The rest of Silverton’s treatment plant has done a pretty good job keeping up with growth, as operators parceled out tax dollars and low-interest on upgrades in 1999, 2005 and 2013. It was re-engineered for safety and efficiency, received a second digester, new boiler and new buildings, and transitioned from chlorine to ultraviolet light in water purification.

Last year, Silverton received a $139,000 trade-in credit for its 19-year-old ultraviolet reactors, which went to another county via former President Obama’s Water for the World Act and helped offset the purchase of new ones.

But during the past few summers, it’s felt a little like the whole plant was drowning in biosolids as the city waited for farm fields to become available. The term “solid” is a bit misleading, as Silverton’s biosolids actually are only 1.5 percent solid. Look anywhere at the plant, and you’ll find open tanks full of brown liquid, solids just floating in patches at the edges.

Starner was so worried he started losing sleep. But this spring, the city landed a deal with FKC Co., for a $285,600 machine designed to remove water from the sludge, turning it into 17-percent solid material. This dewatering screw-press, slated to arrive in seven months, will eject a much drier material that can be scooped and stacked, rather than pumped and sprayed on farmers’ fields. Best of all, it will take up less space.

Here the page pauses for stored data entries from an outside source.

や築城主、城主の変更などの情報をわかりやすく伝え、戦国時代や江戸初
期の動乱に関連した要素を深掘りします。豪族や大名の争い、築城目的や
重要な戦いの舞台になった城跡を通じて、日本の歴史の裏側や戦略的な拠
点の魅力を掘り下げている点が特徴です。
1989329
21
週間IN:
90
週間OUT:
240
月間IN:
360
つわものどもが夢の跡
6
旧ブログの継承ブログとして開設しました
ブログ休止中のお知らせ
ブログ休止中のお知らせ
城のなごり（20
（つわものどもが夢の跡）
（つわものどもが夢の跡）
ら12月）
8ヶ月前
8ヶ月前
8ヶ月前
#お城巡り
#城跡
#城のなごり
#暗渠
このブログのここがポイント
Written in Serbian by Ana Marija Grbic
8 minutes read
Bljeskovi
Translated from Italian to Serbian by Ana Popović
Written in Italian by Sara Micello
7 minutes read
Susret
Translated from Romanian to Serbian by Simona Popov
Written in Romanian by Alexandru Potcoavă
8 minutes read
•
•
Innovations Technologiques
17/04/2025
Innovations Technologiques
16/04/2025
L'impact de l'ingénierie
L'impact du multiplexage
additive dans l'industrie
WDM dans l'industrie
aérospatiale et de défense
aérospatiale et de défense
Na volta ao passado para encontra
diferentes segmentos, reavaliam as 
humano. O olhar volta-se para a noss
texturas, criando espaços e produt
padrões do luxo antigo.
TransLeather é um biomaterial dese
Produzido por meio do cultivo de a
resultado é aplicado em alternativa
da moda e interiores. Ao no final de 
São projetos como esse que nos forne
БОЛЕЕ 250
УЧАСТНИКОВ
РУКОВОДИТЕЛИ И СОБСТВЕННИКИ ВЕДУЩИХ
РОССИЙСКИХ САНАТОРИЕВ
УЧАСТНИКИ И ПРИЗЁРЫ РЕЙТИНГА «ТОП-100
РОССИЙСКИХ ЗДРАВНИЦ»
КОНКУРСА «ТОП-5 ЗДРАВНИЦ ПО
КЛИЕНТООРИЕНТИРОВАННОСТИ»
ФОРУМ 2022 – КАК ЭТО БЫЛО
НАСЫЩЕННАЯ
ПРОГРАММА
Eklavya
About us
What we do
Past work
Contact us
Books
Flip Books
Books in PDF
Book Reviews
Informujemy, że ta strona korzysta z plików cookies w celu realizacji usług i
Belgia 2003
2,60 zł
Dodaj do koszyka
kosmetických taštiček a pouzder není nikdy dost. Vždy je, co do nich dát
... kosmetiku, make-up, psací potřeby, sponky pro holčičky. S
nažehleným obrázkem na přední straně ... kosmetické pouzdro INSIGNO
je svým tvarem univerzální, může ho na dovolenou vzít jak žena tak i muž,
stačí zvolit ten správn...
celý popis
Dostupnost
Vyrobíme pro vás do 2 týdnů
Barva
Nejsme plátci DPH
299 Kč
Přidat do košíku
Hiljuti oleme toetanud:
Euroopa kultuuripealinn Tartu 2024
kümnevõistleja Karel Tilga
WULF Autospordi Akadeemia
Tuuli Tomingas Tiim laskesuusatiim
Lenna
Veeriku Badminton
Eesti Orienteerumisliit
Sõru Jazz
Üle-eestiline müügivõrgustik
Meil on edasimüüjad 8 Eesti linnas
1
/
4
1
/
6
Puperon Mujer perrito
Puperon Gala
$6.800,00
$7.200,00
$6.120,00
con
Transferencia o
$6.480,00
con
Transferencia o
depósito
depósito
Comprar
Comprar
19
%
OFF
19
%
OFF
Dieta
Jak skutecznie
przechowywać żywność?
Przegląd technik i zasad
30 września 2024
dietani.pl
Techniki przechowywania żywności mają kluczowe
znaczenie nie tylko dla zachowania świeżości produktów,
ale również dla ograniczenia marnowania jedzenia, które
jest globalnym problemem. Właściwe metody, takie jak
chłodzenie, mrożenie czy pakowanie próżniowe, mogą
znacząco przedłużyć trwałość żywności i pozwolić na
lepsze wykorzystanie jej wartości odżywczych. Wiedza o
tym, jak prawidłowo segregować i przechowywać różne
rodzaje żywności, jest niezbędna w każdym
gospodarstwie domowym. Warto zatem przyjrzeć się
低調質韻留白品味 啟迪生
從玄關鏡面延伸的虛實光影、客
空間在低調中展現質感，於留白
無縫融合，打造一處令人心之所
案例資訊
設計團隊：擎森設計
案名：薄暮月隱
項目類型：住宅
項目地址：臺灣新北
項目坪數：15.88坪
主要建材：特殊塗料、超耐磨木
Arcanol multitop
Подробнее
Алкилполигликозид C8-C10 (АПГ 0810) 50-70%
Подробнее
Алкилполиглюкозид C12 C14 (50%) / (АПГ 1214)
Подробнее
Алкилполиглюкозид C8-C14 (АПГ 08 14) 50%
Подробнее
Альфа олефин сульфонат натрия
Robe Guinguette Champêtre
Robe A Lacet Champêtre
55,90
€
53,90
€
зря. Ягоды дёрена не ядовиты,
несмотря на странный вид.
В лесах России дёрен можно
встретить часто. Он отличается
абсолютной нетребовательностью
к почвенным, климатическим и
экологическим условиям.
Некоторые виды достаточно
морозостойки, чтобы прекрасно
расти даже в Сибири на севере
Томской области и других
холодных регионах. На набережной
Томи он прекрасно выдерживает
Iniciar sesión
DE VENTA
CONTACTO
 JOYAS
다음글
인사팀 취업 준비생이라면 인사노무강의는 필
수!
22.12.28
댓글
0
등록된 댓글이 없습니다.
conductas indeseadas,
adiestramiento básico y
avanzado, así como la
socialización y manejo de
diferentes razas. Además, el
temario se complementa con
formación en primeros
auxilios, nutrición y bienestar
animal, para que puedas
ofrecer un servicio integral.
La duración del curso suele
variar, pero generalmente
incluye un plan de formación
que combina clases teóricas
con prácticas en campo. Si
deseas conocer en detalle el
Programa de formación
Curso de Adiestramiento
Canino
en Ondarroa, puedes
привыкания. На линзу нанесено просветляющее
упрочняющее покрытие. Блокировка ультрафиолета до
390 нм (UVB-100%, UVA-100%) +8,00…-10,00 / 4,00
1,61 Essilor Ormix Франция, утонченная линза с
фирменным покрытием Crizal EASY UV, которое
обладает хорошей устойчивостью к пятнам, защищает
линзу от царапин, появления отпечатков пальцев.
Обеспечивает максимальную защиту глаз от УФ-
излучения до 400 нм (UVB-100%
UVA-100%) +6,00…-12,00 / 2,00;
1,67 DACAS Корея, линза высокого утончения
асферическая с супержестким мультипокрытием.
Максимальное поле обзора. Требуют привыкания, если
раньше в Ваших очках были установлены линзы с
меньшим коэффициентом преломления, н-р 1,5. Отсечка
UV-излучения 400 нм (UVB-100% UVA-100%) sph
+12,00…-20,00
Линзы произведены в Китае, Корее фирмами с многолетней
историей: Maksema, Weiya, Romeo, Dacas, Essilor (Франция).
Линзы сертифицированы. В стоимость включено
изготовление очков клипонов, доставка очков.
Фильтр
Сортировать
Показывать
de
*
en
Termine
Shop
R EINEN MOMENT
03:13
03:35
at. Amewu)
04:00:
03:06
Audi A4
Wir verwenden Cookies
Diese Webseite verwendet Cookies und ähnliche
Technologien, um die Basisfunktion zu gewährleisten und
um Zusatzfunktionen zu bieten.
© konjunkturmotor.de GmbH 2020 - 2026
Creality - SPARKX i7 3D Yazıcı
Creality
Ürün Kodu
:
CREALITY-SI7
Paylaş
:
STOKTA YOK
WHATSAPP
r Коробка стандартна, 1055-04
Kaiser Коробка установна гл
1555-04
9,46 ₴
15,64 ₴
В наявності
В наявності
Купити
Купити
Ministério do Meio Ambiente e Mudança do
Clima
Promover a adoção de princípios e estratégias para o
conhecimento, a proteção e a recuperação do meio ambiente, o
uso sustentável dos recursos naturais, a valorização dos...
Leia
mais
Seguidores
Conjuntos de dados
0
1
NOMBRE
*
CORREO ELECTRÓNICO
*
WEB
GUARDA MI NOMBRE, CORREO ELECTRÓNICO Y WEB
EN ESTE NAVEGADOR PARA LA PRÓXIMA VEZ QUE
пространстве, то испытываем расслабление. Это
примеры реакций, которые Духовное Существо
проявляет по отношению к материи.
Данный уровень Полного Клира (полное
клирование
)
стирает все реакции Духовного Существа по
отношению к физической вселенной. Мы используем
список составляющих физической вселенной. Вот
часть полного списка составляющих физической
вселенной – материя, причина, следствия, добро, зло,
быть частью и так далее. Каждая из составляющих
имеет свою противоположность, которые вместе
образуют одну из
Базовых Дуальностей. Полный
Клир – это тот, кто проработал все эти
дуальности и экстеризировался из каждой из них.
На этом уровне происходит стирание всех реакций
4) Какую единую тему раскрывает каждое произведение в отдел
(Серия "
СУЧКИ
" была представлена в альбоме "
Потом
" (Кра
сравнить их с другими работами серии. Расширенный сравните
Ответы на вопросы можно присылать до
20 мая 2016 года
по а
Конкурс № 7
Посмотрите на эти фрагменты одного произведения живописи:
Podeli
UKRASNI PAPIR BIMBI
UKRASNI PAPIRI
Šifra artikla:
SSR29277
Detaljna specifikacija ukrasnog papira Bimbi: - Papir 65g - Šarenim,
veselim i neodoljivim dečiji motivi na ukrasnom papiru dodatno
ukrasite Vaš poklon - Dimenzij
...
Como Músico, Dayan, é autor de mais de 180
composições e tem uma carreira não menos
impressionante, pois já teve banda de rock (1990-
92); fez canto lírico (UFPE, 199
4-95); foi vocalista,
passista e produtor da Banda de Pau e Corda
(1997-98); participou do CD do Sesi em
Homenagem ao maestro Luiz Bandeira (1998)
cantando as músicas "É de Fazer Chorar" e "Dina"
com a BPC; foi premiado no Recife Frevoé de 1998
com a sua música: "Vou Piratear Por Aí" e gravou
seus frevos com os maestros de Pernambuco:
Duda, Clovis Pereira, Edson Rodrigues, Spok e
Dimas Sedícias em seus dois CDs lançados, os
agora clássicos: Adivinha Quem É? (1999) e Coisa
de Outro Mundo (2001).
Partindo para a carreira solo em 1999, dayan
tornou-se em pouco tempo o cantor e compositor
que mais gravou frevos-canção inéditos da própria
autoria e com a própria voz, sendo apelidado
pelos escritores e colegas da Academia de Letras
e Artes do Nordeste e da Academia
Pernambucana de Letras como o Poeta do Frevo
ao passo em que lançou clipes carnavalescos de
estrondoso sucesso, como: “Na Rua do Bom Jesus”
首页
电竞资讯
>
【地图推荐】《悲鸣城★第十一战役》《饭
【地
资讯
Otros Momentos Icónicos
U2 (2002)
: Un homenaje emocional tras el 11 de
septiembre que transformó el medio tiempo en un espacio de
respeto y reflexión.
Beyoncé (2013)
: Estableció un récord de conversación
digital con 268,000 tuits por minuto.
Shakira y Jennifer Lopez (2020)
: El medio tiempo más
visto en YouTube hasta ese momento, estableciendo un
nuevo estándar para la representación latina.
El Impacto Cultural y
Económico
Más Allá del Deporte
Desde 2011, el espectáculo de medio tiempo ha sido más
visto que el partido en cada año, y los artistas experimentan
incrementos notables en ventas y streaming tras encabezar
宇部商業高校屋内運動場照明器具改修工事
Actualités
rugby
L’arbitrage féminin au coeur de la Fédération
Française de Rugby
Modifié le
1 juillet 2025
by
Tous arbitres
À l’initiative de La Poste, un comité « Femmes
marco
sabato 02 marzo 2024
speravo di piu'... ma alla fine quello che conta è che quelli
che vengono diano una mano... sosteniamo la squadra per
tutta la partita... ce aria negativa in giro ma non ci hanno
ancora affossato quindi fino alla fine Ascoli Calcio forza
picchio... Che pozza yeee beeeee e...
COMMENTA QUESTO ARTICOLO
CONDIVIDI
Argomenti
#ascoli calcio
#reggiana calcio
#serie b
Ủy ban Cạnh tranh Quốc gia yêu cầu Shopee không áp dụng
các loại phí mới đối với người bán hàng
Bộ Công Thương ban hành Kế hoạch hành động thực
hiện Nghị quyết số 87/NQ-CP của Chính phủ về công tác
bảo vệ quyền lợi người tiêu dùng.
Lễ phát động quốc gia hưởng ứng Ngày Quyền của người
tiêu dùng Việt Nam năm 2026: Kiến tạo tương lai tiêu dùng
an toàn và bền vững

Public Works Director Petra Schuetz reported to the council that the machine is expected to pay for itself in just four years, due to the cost-savings associated with lower trucking costs to farmers’ fields.

For his part, Starner is proud that city employees will do so much of the work to tie the new machine into the old system. An engineer’s initial estimate of $1.8 has been whittled down to $580,000, just one more kind of relief for a city that’s been feeling the strain for a while.